(Task data)
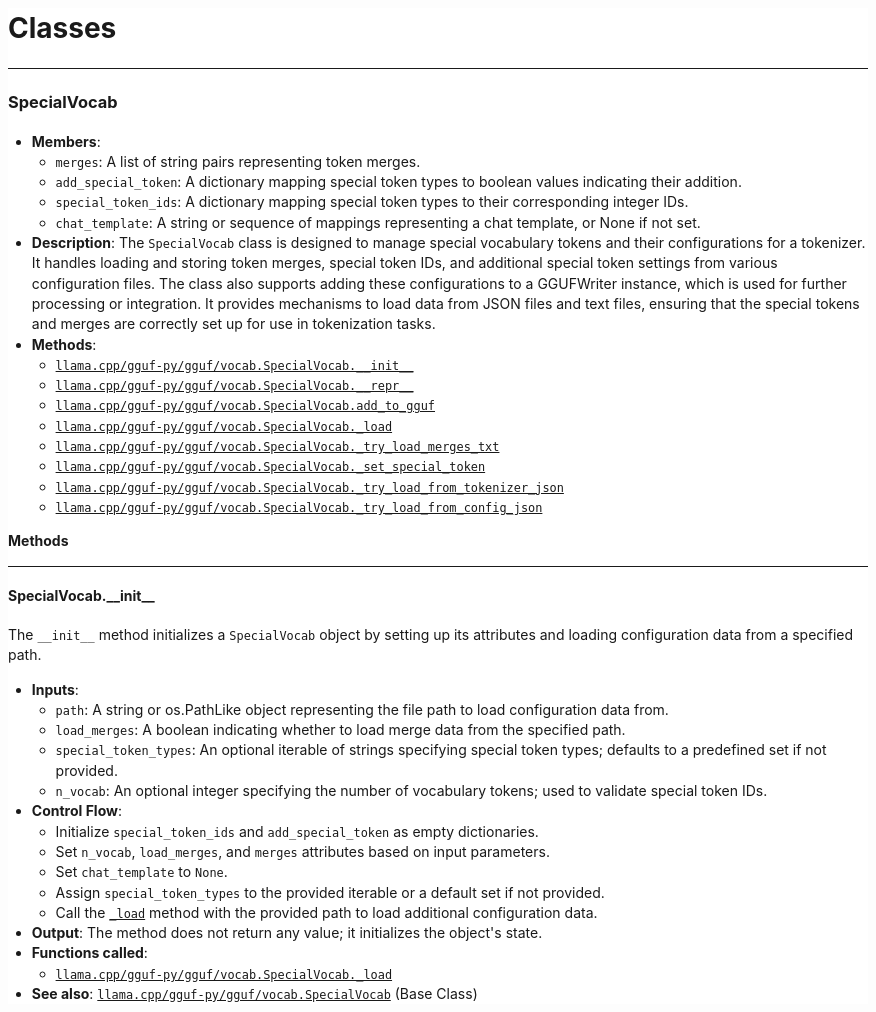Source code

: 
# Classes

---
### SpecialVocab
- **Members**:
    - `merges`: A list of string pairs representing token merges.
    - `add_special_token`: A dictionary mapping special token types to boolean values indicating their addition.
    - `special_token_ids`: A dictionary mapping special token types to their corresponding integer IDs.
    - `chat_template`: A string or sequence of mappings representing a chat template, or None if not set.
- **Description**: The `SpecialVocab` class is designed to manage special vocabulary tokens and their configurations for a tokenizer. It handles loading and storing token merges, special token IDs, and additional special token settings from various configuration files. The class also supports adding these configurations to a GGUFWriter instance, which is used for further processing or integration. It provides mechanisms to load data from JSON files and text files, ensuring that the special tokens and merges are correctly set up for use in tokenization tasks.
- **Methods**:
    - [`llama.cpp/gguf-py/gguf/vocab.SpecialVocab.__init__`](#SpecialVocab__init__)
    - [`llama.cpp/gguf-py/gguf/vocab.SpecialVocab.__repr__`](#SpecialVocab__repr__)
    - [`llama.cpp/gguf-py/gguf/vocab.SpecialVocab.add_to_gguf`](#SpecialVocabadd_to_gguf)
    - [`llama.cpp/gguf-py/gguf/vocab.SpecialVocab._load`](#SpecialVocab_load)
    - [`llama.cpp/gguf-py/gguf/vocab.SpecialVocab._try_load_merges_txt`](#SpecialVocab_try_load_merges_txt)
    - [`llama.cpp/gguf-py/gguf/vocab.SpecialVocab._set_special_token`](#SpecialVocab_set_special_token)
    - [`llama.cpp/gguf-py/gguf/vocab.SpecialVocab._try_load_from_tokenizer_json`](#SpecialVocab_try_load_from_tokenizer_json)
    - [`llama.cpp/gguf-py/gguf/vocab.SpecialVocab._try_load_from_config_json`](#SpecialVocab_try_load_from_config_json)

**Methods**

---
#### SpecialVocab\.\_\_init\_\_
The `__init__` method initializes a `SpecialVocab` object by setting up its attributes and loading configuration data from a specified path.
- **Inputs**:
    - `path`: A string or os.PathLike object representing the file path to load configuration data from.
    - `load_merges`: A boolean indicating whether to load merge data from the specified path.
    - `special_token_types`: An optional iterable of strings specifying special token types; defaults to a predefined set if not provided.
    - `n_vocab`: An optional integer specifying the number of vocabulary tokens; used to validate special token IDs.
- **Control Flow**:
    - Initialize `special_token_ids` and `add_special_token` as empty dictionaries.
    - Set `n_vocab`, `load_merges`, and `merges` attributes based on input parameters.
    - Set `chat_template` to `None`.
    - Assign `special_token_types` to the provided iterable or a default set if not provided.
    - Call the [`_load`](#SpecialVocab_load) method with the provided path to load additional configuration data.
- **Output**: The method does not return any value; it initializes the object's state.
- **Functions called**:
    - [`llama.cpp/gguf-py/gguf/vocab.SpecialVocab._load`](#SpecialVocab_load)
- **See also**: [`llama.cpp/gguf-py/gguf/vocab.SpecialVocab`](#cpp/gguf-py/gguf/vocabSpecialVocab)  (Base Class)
(End Task data)
▶ _Problem requirements_: Only the lines from the first line of the listing above through the line with "#### SpecialVocab\.\_\_init\_\_" should be set down, exactly and without pictures.

▶ _Answer box_:
Source code

: 
# Classes

---
### SpecialVocab
- **Members**:
    - `merges`: A list of string pairs representing token merges.
    - `add_special_token`: A dictionary mapping special token types to boolean values indicating their addition.
    - `special_token_ids`: A dictionary mapping special token types to their corresponding integer IDs.
    - `chat_template`: A string or sequence of mappings representing a chat template, or None if not set.
- **Description**: The `SpecialVocab` class is designed to manage special vocabulary tokens and their configurations for a tokenizer. It handles loading and storing token merges, special token IDs, and additional special token settings from various configuration files. The class also supports adding these configurations to a GGUFWriter instance, which is used for further processing or integration. It provides mechanisms to load data from JSON files and text files, ensuring that the special tokens and merges are correctly set up for use in tokenization tasks.
- **Methods**:
    - [`llama.cpp/gguf-py/gguf/vocab.SpecialVocab.__init__`](#SpecialVocab__init__)
    - [`llama.cpp/gguf-py/gguf/vocab.SpecialVocab.__repr__`](#SpecialVocab__repr__)
    - [`llama.cpp/gguf-py/gguf/vocab.SpecialVocab.add_to_gguf`](#SpecialVocabadd_to_gguf)
    - [`llama.cpp/gguf-py/gguf/vocab.SpecialVocab._load`](#SpecialVocab_load)
    - [`llama.cpp/gguf-py/gguf/vocab.SpecialVocab._try_load_merges_txt`](#SpecialVocab_try_load_merges_txt)
    - [`llama.cpp/gguf-py/gguf/vocab.SpecialVocab._set_special_token`](#SpecialVocab_set_special_token)
    - [`llama.cpp/gguf-py/gguf/vocab.SpecialVocab._try_load_from_tokenizer_json`](#SpecialVocab_try_load_from_tokenizer_json)
    - [`llama.cpp/gguf-py/gguf/vocab.SpecialVocab._try_load_from_config_json`](#SpecialVocab_try_load_from_config_json)

**Methods**

---
#### SpecialVocab\.\_\_init\_\_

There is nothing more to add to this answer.